## TASK ITEM
In the items below, rewrite the lines from the one containing "Optimization & Launch**" up to and including the one containing "- User acceptance testing" as a Markdown table. Use the columns Row and Line, number each row, and leave out blank lines.

## DATA LISTING
◇ ◇ ◇ ◇

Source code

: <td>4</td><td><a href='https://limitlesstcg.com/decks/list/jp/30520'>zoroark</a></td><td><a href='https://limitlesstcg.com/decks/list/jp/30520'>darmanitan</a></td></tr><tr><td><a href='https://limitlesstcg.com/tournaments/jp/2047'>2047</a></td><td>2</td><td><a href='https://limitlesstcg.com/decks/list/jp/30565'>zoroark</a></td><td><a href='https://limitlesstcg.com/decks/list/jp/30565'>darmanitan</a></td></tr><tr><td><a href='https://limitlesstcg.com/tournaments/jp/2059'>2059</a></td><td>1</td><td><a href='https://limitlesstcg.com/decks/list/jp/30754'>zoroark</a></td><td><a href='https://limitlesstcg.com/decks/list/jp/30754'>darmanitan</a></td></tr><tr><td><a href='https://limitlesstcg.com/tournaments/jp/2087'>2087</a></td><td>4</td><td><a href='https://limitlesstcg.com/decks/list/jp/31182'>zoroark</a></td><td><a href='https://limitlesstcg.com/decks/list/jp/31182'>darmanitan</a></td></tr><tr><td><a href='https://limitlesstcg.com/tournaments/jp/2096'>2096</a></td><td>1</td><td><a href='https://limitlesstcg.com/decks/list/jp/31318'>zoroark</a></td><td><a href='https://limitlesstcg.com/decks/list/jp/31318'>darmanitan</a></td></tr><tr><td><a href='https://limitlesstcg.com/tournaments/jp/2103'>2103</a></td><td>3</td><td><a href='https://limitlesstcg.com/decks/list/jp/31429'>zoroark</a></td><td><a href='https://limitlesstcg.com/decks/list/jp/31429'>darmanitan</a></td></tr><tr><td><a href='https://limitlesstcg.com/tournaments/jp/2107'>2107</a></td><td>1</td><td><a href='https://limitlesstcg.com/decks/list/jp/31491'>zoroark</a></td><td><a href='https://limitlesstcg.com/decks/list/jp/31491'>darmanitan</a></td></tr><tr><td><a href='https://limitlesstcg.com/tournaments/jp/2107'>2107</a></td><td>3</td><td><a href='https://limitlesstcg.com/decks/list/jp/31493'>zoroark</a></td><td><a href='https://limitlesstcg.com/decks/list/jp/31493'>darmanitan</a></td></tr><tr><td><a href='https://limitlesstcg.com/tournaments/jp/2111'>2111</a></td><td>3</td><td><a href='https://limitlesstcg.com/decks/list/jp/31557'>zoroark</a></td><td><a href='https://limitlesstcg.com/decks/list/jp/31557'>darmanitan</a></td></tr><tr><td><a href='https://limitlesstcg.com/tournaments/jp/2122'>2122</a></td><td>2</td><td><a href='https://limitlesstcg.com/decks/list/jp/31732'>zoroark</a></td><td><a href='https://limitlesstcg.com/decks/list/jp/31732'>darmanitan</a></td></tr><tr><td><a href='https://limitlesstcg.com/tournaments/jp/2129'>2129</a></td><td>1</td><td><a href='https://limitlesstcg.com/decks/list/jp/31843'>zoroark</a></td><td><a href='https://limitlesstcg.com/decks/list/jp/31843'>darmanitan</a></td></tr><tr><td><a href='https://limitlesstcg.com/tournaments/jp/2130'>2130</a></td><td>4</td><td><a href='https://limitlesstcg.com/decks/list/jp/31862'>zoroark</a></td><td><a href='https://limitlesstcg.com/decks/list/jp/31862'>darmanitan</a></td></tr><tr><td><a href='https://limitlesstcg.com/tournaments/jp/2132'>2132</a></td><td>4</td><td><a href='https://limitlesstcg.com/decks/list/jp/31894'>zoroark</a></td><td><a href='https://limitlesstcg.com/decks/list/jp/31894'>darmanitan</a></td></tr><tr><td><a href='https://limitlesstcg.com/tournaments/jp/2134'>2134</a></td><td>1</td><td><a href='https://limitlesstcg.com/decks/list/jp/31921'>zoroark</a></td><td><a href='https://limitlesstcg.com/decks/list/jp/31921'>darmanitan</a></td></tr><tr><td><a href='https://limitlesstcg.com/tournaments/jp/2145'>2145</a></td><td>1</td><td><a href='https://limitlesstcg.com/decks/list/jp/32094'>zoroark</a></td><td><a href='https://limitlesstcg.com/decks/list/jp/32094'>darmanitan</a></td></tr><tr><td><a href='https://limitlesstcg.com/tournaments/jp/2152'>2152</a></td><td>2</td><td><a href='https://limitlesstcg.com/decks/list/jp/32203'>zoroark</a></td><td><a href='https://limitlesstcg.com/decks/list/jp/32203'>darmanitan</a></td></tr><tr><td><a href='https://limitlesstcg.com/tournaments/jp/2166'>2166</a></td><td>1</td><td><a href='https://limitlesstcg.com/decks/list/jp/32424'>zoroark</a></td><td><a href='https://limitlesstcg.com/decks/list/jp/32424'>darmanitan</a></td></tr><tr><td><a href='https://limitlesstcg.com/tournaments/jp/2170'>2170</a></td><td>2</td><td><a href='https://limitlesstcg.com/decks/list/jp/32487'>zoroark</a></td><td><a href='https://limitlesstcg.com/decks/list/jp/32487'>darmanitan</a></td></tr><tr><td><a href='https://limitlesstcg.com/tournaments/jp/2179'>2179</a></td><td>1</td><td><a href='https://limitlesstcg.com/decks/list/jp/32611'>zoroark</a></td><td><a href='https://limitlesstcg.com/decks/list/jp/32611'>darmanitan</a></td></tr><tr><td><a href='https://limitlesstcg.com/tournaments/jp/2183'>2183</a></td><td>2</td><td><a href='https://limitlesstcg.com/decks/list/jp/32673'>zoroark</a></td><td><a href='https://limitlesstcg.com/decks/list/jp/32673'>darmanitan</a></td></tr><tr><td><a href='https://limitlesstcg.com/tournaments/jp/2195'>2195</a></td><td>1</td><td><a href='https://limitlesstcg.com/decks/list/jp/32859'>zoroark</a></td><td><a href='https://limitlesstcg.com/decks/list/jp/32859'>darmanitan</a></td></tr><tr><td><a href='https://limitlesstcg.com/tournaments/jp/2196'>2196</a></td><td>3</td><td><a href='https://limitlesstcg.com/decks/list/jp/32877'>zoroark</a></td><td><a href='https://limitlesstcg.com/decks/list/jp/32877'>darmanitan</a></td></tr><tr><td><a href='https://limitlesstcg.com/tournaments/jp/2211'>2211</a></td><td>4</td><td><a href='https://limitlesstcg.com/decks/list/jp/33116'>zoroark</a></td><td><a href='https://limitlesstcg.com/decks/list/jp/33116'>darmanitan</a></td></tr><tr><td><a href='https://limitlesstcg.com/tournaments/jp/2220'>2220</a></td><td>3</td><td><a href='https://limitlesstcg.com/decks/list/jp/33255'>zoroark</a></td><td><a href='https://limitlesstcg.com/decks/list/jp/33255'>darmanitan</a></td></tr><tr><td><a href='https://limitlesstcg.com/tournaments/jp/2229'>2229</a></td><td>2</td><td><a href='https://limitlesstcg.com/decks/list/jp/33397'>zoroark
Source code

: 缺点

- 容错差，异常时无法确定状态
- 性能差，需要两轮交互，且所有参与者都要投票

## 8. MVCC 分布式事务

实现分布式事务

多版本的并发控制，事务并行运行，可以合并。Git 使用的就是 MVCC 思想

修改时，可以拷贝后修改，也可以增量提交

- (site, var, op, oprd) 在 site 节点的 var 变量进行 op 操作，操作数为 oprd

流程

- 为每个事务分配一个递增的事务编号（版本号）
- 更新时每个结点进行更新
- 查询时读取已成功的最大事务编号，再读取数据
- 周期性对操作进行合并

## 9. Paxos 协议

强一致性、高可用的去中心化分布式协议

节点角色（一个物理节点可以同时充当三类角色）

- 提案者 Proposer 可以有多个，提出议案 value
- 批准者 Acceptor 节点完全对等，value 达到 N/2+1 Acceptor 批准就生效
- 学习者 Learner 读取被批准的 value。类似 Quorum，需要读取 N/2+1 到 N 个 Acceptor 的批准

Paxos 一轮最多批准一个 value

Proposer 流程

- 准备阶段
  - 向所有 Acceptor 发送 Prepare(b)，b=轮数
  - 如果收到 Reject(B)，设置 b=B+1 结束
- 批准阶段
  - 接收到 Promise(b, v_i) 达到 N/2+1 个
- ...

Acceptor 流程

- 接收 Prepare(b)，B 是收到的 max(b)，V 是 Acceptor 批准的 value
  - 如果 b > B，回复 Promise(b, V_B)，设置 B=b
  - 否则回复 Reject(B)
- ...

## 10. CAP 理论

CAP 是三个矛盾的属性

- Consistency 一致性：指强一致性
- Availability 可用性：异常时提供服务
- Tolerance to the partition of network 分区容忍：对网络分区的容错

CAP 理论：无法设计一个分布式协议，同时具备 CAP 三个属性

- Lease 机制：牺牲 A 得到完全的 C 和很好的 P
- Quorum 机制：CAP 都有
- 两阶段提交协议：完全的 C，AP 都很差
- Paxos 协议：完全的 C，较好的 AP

◇ ◇ ◇ ◇

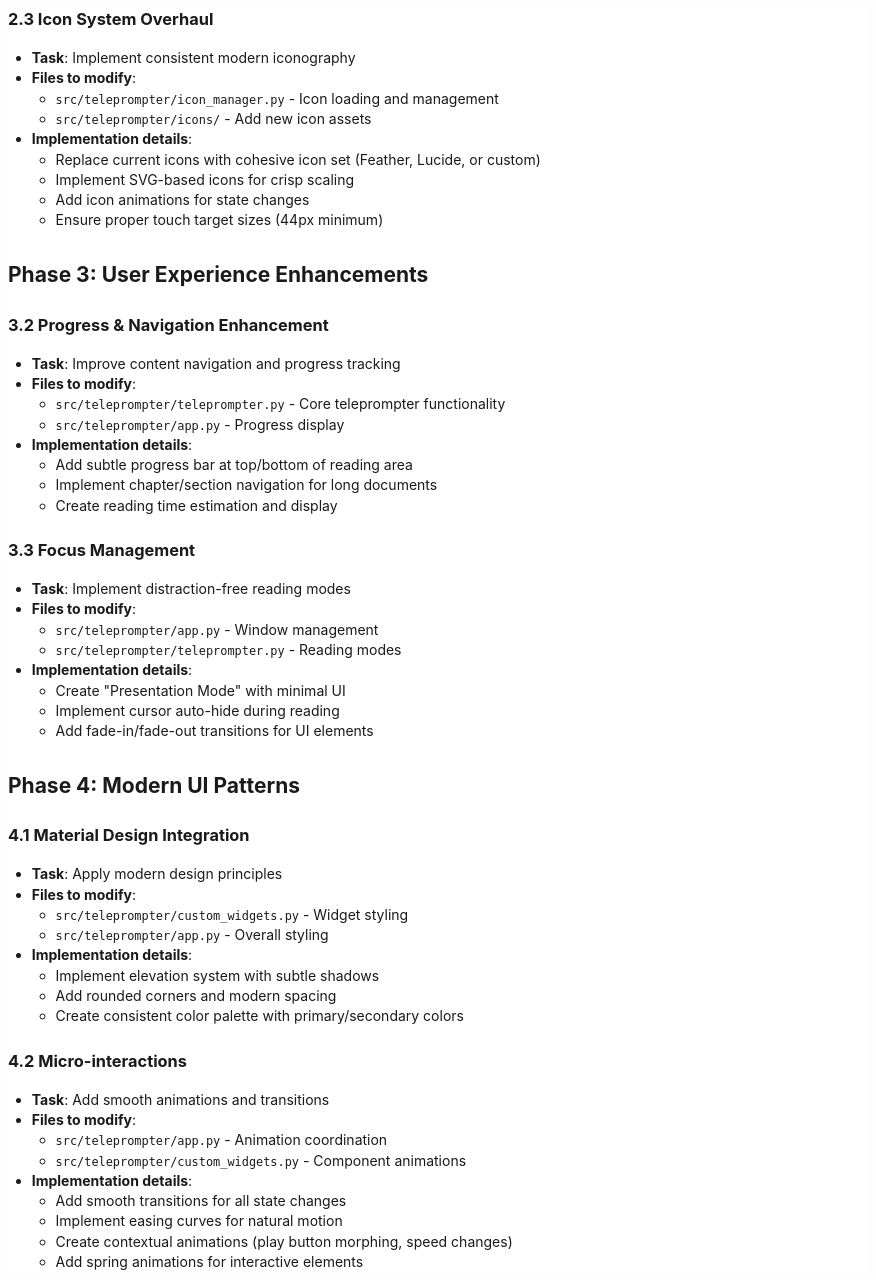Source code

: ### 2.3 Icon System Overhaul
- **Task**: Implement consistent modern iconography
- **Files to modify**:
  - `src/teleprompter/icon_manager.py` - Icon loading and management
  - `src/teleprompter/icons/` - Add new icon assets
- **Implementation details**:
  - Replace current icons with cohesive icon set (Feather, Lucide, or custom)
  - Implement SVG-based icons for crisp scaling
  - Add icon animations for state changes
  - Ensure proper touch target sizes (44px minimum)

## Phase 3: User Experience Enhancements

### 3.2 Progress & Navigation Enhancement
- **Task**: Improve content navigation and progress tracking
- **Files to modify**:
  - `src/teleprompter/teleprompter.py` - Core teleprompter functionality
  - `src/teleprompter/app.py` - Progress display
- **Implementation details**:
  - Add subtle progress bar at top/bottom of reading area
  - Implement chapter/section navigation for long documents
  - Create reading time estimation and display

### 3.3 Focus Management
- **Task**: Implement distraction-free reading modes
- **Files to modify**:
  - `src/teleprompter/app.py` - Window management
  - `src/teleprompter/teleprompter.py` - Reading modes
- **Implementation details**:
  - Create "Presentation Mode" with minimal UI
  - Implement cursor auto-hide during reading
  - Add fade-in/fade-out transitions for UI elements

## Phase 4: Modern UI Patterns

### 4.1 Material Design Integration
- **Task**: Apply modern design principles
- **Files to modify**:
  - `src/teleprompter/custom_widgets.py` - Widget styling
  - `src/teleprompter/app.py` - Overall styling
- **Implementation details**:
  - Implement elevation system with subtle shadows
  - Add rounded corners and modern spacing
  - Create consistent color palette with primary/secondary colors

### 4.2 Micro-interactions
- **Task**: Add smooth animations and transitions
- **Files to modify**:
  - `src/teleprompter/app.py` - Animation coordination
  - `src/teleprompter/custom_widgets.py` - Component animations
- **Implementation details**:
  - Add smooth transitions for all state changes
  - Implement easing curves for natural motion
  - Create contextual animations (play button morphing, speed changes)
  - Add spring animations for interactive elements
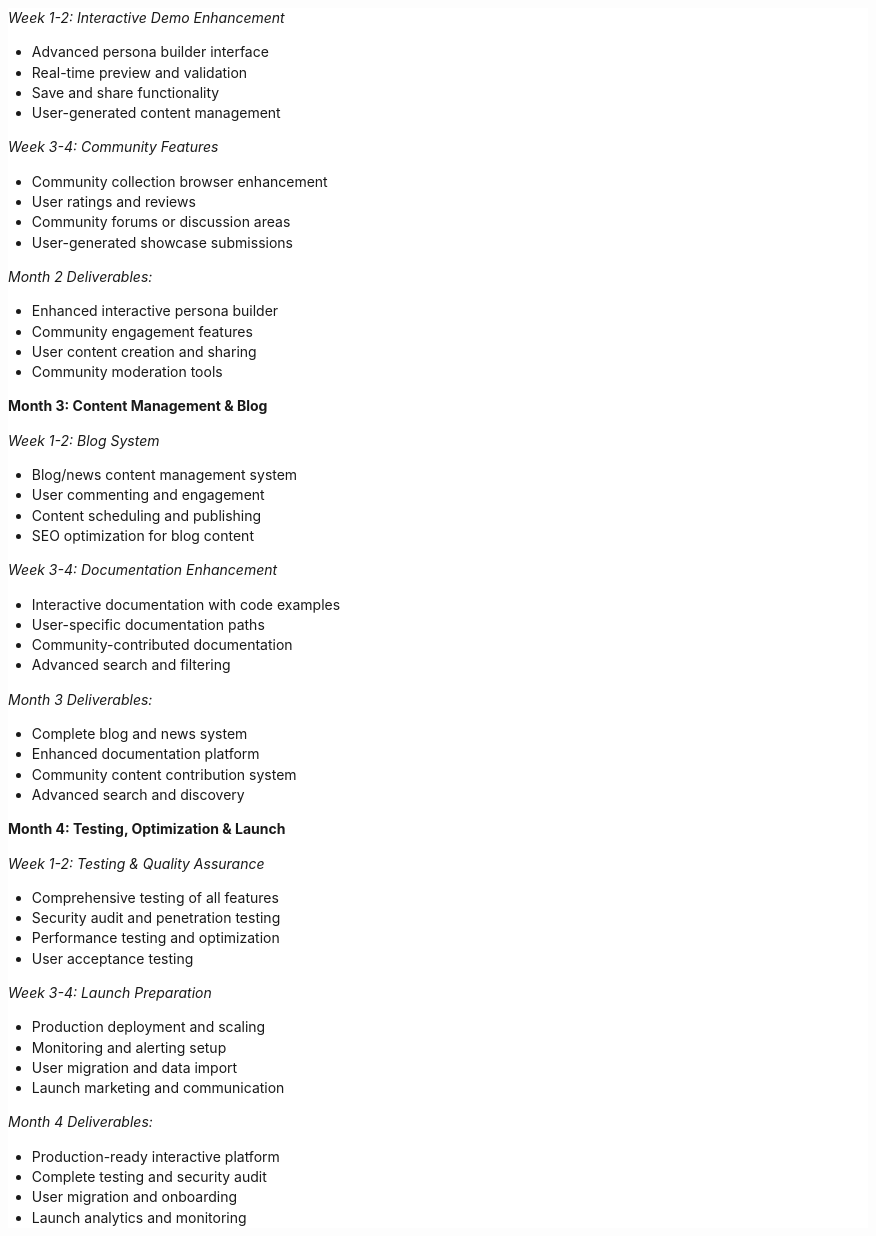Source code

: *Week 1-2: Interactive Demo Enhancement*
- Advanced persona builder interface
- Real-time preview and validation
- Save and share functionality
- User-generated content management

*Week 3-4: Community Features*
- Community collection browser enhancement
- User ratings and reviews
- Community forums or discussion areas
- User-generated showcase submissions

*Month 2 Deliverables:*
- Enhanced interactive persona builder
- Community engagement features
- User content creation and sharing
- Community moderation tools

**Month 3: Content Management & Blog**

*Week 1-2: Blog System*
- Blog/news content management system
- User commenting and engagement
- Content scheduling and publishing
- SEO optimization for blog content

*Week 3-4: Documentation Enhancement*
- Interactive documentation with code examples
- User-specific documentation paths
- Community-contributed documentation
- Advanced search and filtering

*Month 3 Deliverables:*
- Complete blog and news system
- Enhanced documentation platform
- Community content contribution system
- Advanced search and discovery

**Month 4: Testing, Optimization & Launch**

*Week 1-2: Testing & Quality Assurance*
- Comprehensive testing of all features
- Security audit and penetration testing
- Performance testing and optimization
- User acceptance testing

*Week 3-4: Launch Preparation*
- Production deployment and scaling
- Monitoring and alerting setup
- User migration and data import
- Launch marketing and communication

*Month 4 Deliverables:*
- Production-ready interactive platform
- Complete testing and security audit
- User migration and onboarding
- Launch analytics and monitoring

◇ ◇ ◇ ◇

## TASK RESPONSE
| Row | Line |
|---|---|
| 1 | **Month 4: Testing, Optimization & Launch** |
| 2 | *Week 1-2: Testing & Quality Assurance* |
| 3 | - Comprehensive testing of all features |
| 4 | - Security audit and penetration testing |
| 5 | - Performance testing and optimization |
| 6 | - User acceptance testing |